The Higher Education Opportunity Act of 2008 amended the law to require that, starting in 2014, sanctions against institutions with high cohort default rates would be based on the three-year cohort default rates.
All institutions with a default rate that is equal to or greater than 30 percent must establish a default prevention task force that prepares a plan to identify the factors causing the school’s cohort default rate to exceed 30 percent and submit the plan to the Department.
The Department’s Federal Student Aid (FSA) office provides extensive assistance to higher education institutions, including webinars and online training; state, regional and national association training forums, and face-to-face training events.

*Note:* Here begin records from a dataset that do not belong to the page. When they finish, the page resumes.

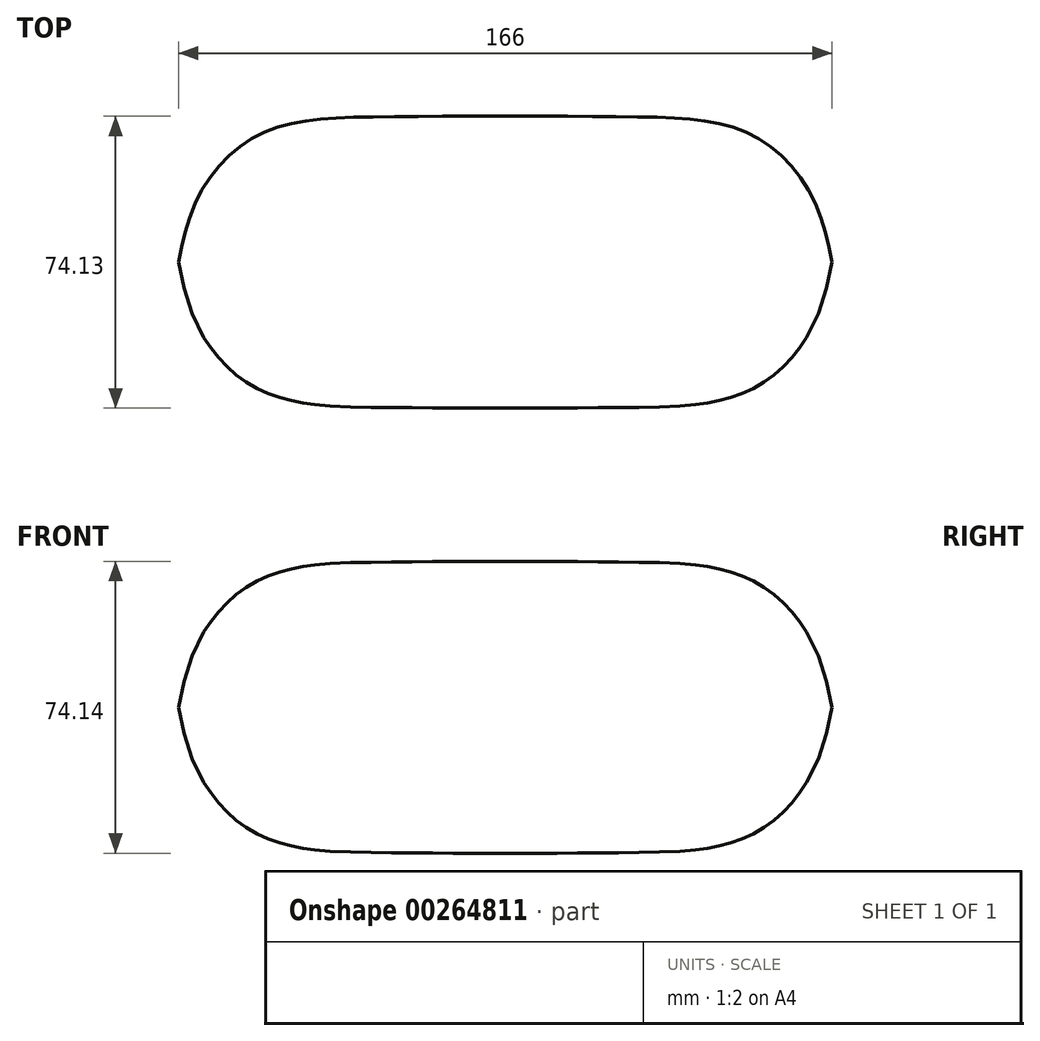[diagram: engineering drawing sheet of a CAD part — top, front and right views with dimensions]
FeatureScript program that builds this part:
annotation { "Feature Type Name" : "Feature", "Feature Type Description" : "" }
export const myFeature = defineFeature(function(context is Context, id is Id, definition is map)
    precondition{}
    {
        {
            var Q0;
            Q0=qCreatedBy(makeId("Top.planeOp"),FACE);
            var sketch = newSketch(context, id + "F0", { "sketchPlane" : qUnion([Q0])});
            skLineSegment(sketch, "E0", {"start": v(-80.2, 46.21) * mm, "end": v(85.8, 46.21) * mm});
            skFitSpline(sketch, "E1", {"points": [v(-80.2, 46.21) * mm, v(-76.73, 59.42) * mm, v(-69.78, 70.77) * mm, v(-60.51, 78.18) * mm, v(-49.16, 81.9) * mm, v(-33.64, 83.05) * mm, v(0, 83.28) * mm], "startDerivative": vector(17.46, 87.44) * mm, "endDerivative": vector(152.13, 0.22) * mm});
            skLineSegment(sketch, "E2", {"start": v(-80.2, 46.21) * mm, "end": v(2.8, 46.21) * mm, "construction": true});
            skLineSegment(sketch, "E3", {"start": v(2.8, 46.21) * mm, "end": v(2.8, 83.28) * mm, "construction": true});
            skFitSpline(sketch, "E4.MirrorCS", {"points": [v(85.8, 46.21) * mm, v(82.32, 59.42) * mm, v(75.37, 70.77) * mm, v(66.1, 78.18) * mm, v(54.75, 81.9) * mm, v(39.23, 83.05) * mm, v(5.6, 83.28) * mm], "startDerivative": vector(-17.46, 87.44) * mm, "endDerivative": vector(-152.13, 0.22) * mm});
            skLineSegment(sketch, "E5", {"start": v(5.6, 83.28) * mm, "end": v(0, 83.28) * mm});
            skSolve(sketch);
        }
        {
            var Q0;
            {var subQ0=sQuery(id+"F0.wireOp",EDGE,"E1");Q0=makeQuery(id+"F0.imprint","IMPRINT",FACE,{"disambiguationData":[TD([[makeQuery(id+"F0.imprint","IMPRINT",EDGE,{"derivedFrom":subQ0}),-1.0]])]});}
            var Q1;
            Q1=sQuery(id+"F0.wireOp",EDGE,"E0");
            revolve(context, id + "F1", {"entities" : qUnion([Q0]), "axis" : qUnion([Q1]), "revolveType" : RevolveType.FULL});
        }
    });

In addition, the Department is taking steps to reinvent customer service for federal student loan borrowers to ensure that every borrower has the right to an affordable repayment plan like Pay As You Earn, quality customer service, reliable information, and fair treatment as they repay their loans – objectives the President put forward in his Student Aid Bill of Rights.
And in August, the Department launched a project to rigorously test the effectiveness of more flexible loan counseling policies on federal student loan borrowers. The experiment will allow colleges to require, as a condition to receiving Direct Loan funds, loan counseling to students beyond the statutorily required one-time entrance and one-time exit counseling.
The results will help determine whether requiring additional loan counseling is effective in boosting academic outcomes and helping students manage their debt.